Ms Karassellos said the legislation would make it less likely that young people would slip into early negative drinking patterns just because all their peers were drinking. “We should, however, not overlook the fact that there are other influences in this regard, for example the drinking behaviour of their parents and role models in the community, and the lack of alternate entertainment facilities,” she said.

Speaking about the Liquor Act of 2003 she said: “The act states: ‘A person must not advertise liquor in a manner intended to attract or target minors’. This is vague, and one can expect that advertising intended for adults would also attract young people anyway. We would propose a ban on alcohol advertising, as is the case with tobacco.

“The act states further: ‘A person selling liquor must take reasonable steps to determine accurately whether or not a person is a minor before selling liquor to that person’. Again this is vague – the act should be clear that an identification document is required to establish age,” she said.

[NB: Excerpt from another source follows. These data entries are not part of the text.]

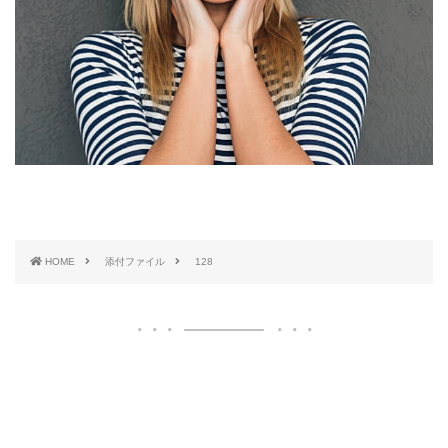
HOME
添付ファイル
128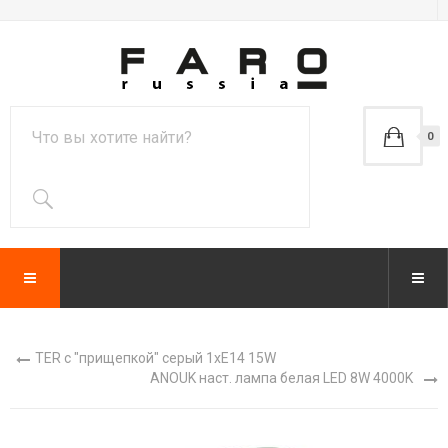
0
TER с "прищепкой" серый 1xE14 15W
ANOUK наст. лампа белая LED 8W 4000K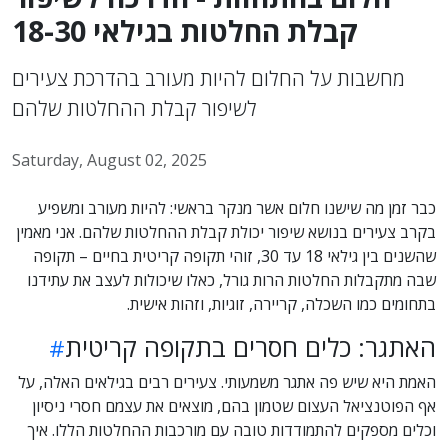
קבלת החלטות בגילאי 18-30
מחשבות על החלום להיות מעורב בהדרכת צעירים
לשיפור קבלת ההחלטות שלהם
Saturday, August 02, 2025
כבר זמן מה שישנו חלום אשר מנקר בראשי: להיות מעורב ומשפיע
בקרב צעירים בנושא שיפור יכולת קבלת ההחלטות שלהם. אני מאמין
שהשנים בין גילאי 18 עד 30, זוהי תקופה קריטית בחיים – תקופה
שבה מתקבלות החלטות הרות גורל, כאלו שיכולות לעצב את עתידנו
בתחומים כמו השכלה, קריירה, זוגיות, וזהות אישית.
האתגר: כלים חסרים בתקופה קריטית
האמת היא שיש פה אתגר משמעותי. צעירים רבים בגילאים האלה, על
אף הפוטנציאל העצום שטמון בהם, מוצאים את עצמם חסרי ניסיון
וכלים מספקים להתמודדות טובה עם מורכבות ההחלטות הללו. איך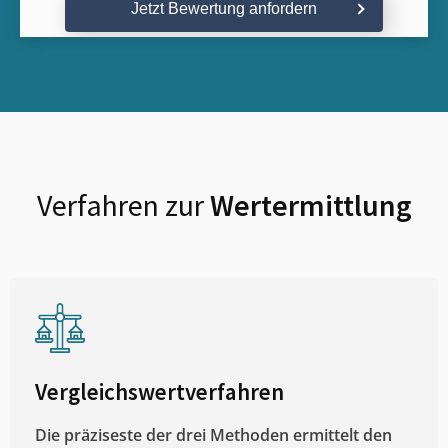
Jetzt Bewertung anfordern
Verfahren zur
Wertermittlung
Vergleichswertverfahren
Die präziseste der drei Methoden ermittelt den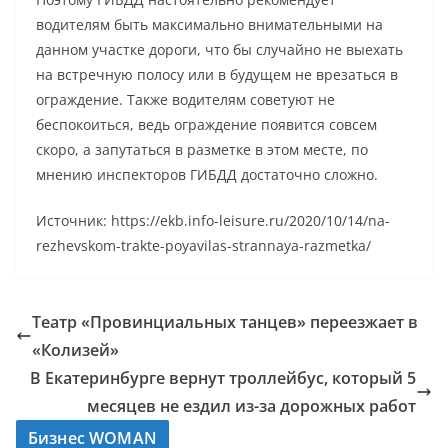
водителям быть максимально внимательными на
данном участке дороги, что бы случайно не выехать
на встречную полосу или в будущем не врезаться в
ограждение. Также водителям советуют не
беспокоиться, ведь ограждение появится совсем
скоро, а запутаться в разметке в этом месте, по
мнению инспекторов ГИБДД достаточно сложно.
Источник: https://ekb.info-leisure.ru/2020/10/14/na-
rezhevskom-trakte-poyavilas-strannaya-razmetka/
Театр «Провинциальных танцев» переезжает в
«Колизей»
В Екатеринбурге вернут троллейбус, который 5
месяцев не ездил из-за дорожных работ
Бизнес WOMAN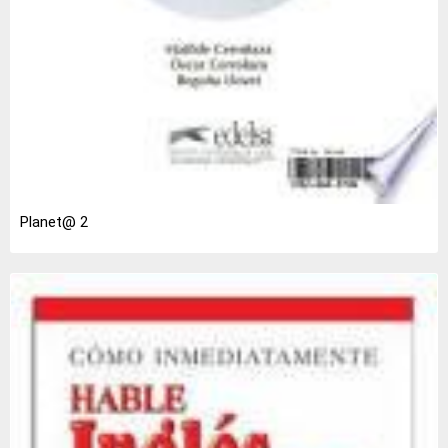
Planet@ 2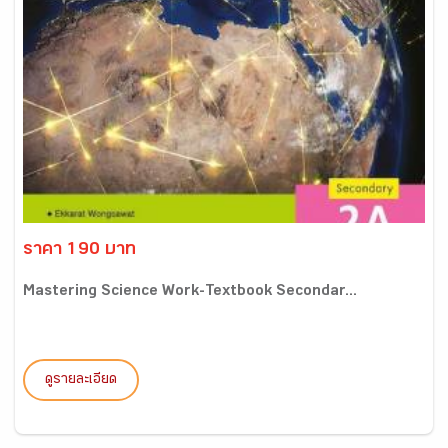
ราคา 190 บาท
Mastering Science Work-Textbook Secondar...
ดูรายละเอียด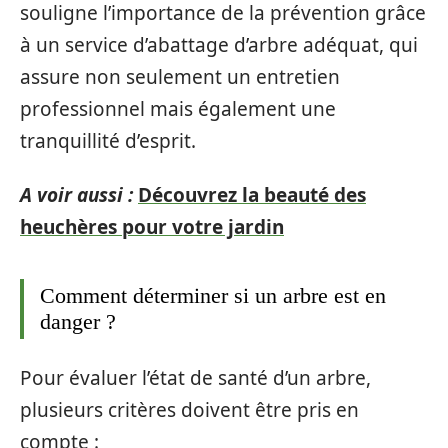
souligne l’importance de la prévention grâce
à un service d’abattage d’arbre adéquat, qui
assure non seulement un entretien
professionnel mais également une
tranquillité d’esprit.
A voir aussi :
Découvrez la beauté des
heuchères pour votre jardin
Comment déterminer si un arbre est en
danger ?
Pour évaluer l’état de santé d’un arbre,
plusieurs critères doivent être pris en
compte :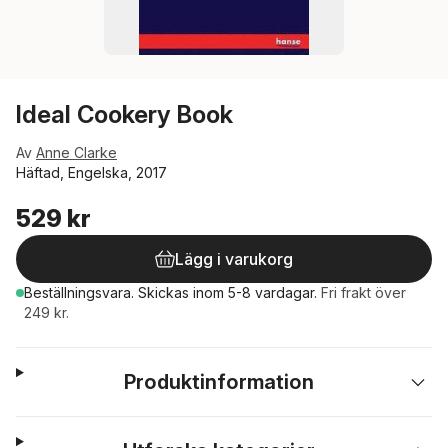
Ideal Cookery Book
Av
Anne Clarke
Häftad, Engelska, 2017
529 kr
Lägg i varukorg
Beställningsvara.
Skickas
inom 5-8 vardagar
.
Fri frakt över
249 kr.
Produktinformation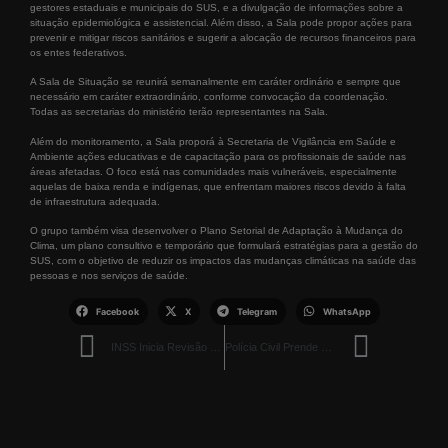
gestores estaduais e municipais do SUS, e a divulgação de informações sobre a
situação epidemiológica e assistencial. Além disso, a Sala pode propor ações para
prevenir e mitigar riscos sanitários e sugerir a alocação de recursos financeiros para
os entes federativos.
A Sala de Situação se reunirá semanalmente em caráter ordinário e sempre que
necessário em caráter extraordinário, conforme convocação da coordenação.
Todas as secretarias do ministério terão representantes na Sala.
Além do monitoramento, a Sala proporá à Secretaria de Vigilância em Saúde e
Ambiente ações educativas e de capacitação para os profissionais de saúde nas
áreas afetadas. O foco está nas comunidades mais vulneráveis, especialmente
aquelas de baixa renda e indígenas, que enfrentam maiores riscos devido à falta
de infraestrutura adequada.
O grupo também visa desenvolver o Plano Setorial de Adaptação à Mudança do
Clima, um plano consultivo e temporário que formulará estratégias para a gestão do
SUS, com o objetivo de reduzir os impactos das mudanças climáticas na saúde das
pessoas e nos serviços de saúde.
Facebook
X
Telegram
WhatsApp
INSS Inicia Revisão de Benefícios: Foco em Auxílio-Doença e BPC
Polícia Civil Prende Mulher Condenada por Estupro de Vulnerável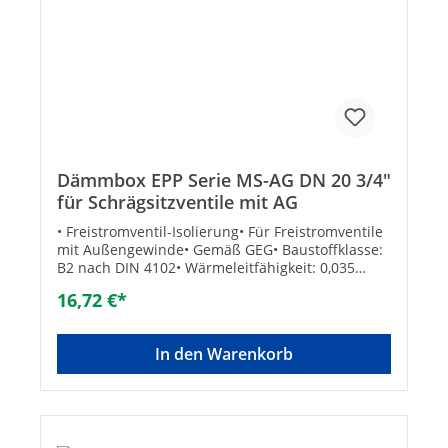
Dämmbox EPP Serie MS-AG DN 20 3/4"
für Schrägsitzventile mit AG
• Freistromventil-Isolierung• Für Freistromventile
mit Außengewinde• Gemäß GEG• Baustoffklasse:
B2 nach DIN 4102• Wärmeleitfähigkeit: 0,035
W/mK• Betriebstemperatur max.: +110°C
16,72 €*
In den Warenkorb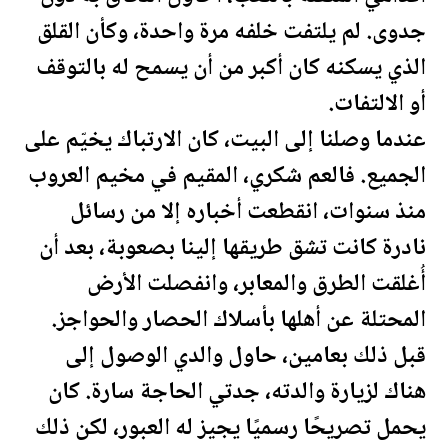
جدوى. لم يلتفت خلفه مرة واحدة، وكأن القلق
الذي يسكنه كان أكبر من أن يسمح له بالتوقف
أو الالتفات.
عندما وصلنا إلى البيت، كان الارتباك يخيّم على
الجميع. فالعم شكري، المقيم في مخيم العروب
منذ سنوات، انقطعت أخباره إلا من رسائل
نادرة
كانت تشق طريقها إلينا بصعوبة، بعد أن
أُغلقت الطرق والمعابر، وانفصلت الأرض
المحتلة عن أهلها بأسلاك الحصار والحواجز.
قبل ذلك بعامين، حاول والدي الوصول إلى
هناك لزيارة والدته، جدتي الحاجة سارة. كان
يحمل تصريحًا رسميًا يجيز له العبور، لكن ذلك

Mitchell’s Plain Network Opposing Abuse manager, Mareldea Sonday, said the network supports the proposed bill as it will contribute to reducing crimes such as date rape. Often, she said, perpetrators spike the drinks of their victims. “Alcohol abuse plays a major role in incidents of physical and sexual abuse as in some instances people are irresponsible and act irrationally (when they have been drinking).

“With regards to the increase of the legal age of consumption, we feel it will or should benefit the community at large as well as the overall well-being of family life,” she said.

Michael Kovensky, owner of Aroma Drop Inn franchise at Westgate Mall, however, said the proposed bill was “mindless and ineffective”, arguing that government should focus on educating people about moderate alcohol consumption instead.

“I think that there should be more education and awareness around alcohol consumption. Government focuses on creating awareness around safe sex and HIV/Aids but lacks in the alcohol abuse department. If you educate our youth, their mindsets will change.

“Then, what happens to the teenager who could drink at 18, and now cannot drink on his 19th birthday? He will not do it and drink anyway and how will he be monitored?”

Other liquor traders were reluctant to talk to the Plainsman when approached for comment.

Mitchell’s Plain police spokesperson Captain Ian Williams said the outlets in Mitchell’s Plain with on-consumption liquor licences already have restrictions of 21 as legal drinking age.

“For policing purposes, since 21 years old is regarded as an adult, this will make it easier for police to deal directly with the perpetrator.” He added that most licensed liquor outlets adhered to regulations and were visited weekly to ensure compliance.

Mr Medupe said the amendment bill also proposes the establishment of a National Liquor Regulator which would “assume the functions of the National Liquor Authority, including new functions of conducting research and dissemination of information, conducting education and awareness and reviews; and finally provide for the harmonisation of liquor laws”.

He added that: “The reviews and reforms of national and provincial policies, legislation, norms and standards shall be processed after consultation with the council.” Residents have 45 days from the date of publication, which was Friday September 30.